TAAL IS NIET ALLEEN OM TE COMMUNICEREN
Over de eerste stap in het schrijfproces
Waarom is taal ontstaan? Toch zeker omdat we met elkaar wilden praten? Linguïst Thomas Sebeok zegt van niet. Taal was – nog voor spraak ontstond – vooral een instrument om de wereld te begrijpen, of zoals hij het noemt: cognitief te modelleren. Eerst de zaken op een rij zetten kwam dus voor (verbale) communicatie met de ander. Daar kunnen we wat mee in het schrijfproces.
De hersenen van de vroege mens waren voldoende ontwikkeld om verschillende soorten informatie te verwerken en op te slaan, zo blijkt uit onderzoek. Homo habilis, het eerste lid van het geslacht mens, moet een ontwikkeld verbaal systeem hebben gehad. Hij kon dit systeem alleen nog niet coderen in spraak.
Taal om te overleven
Taal, aldus Sebeok, is geëvolueerd voor cognitieve modellen. Want die heeft ieder schepsel nodig om te overleven, bijvoorbeeld door voedsel te onderscheiden van gif en verwanten van vijanden. Het verbale systeem was dus eerst een instrument voor mentale verwerking. Pas later werd taal ingezet voor het uitwisselen van boodschappen.

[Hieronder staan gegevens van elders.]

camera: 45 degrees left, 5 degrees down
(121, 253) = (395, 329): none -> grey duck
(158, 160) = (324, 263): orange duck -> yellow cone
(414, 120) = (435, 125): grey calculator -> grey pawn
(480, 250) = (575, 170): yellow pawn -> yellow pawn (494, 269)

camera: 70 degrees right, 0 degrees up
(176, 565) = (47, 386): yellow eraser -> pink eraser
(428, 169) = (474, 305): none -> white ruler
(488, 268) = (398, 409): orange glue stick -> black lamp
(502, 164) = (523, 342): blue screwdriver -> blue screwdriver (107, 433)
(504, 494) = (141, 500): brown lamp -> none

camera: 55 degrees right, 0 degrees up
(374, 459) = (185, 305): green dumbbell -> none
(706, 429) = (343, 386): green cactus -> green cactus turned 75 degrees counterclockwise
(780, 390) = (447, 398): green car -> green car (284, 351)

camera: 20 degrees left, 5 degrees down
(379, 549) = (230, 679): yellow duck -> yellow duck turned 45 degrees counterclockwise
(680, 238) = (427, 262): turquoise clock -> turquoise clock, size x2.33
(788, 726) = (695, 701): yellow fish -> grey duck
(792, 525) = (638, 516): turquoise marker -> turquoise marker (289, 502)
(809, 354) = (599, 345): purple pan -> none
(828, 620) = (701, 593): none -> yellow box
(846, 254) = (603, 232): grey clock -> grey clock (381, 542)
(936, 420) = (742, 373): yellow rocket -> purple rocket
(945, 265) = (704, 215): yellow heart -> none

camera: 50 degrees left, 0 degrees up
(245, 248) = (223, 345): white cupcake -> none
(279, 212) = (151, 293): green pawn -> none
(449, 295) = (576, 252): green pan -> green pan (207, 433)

Met andere woorden, taal is niet alleen om te communiceren, maar allereerst om na te denken. Als dat werkte voor onze vroege voorvaderen, waarom dan niet voor ons? Eerst nadenken voor je communiceert, is een grote aanrader. Het is tenminste de raad, waarmee ik iedere schrijftraining begin.
Helder denken
Als je helder wilt communiceren, moet je eerst helder denken. Je moet antwoorden hebben voor je gaat schrijven. De drie bekende voorbereidende vragen zijn: voor wie schrijf je, wat schrijf je en waarom? Klinkt simpel, is simpel. Toch nog even opletten. Want over iedere vraag is nog wel wat meer te melden.
Voor wie?
Allereerst is het van groot belang dat je in het snotje hebt wie je lezer is. Dit is de belangrijkste vraag. Zet bij iedere tekst opnieuw drie dingen op een rijtje:
- Wat is het kennisniveau van je lezer/wat weet hij?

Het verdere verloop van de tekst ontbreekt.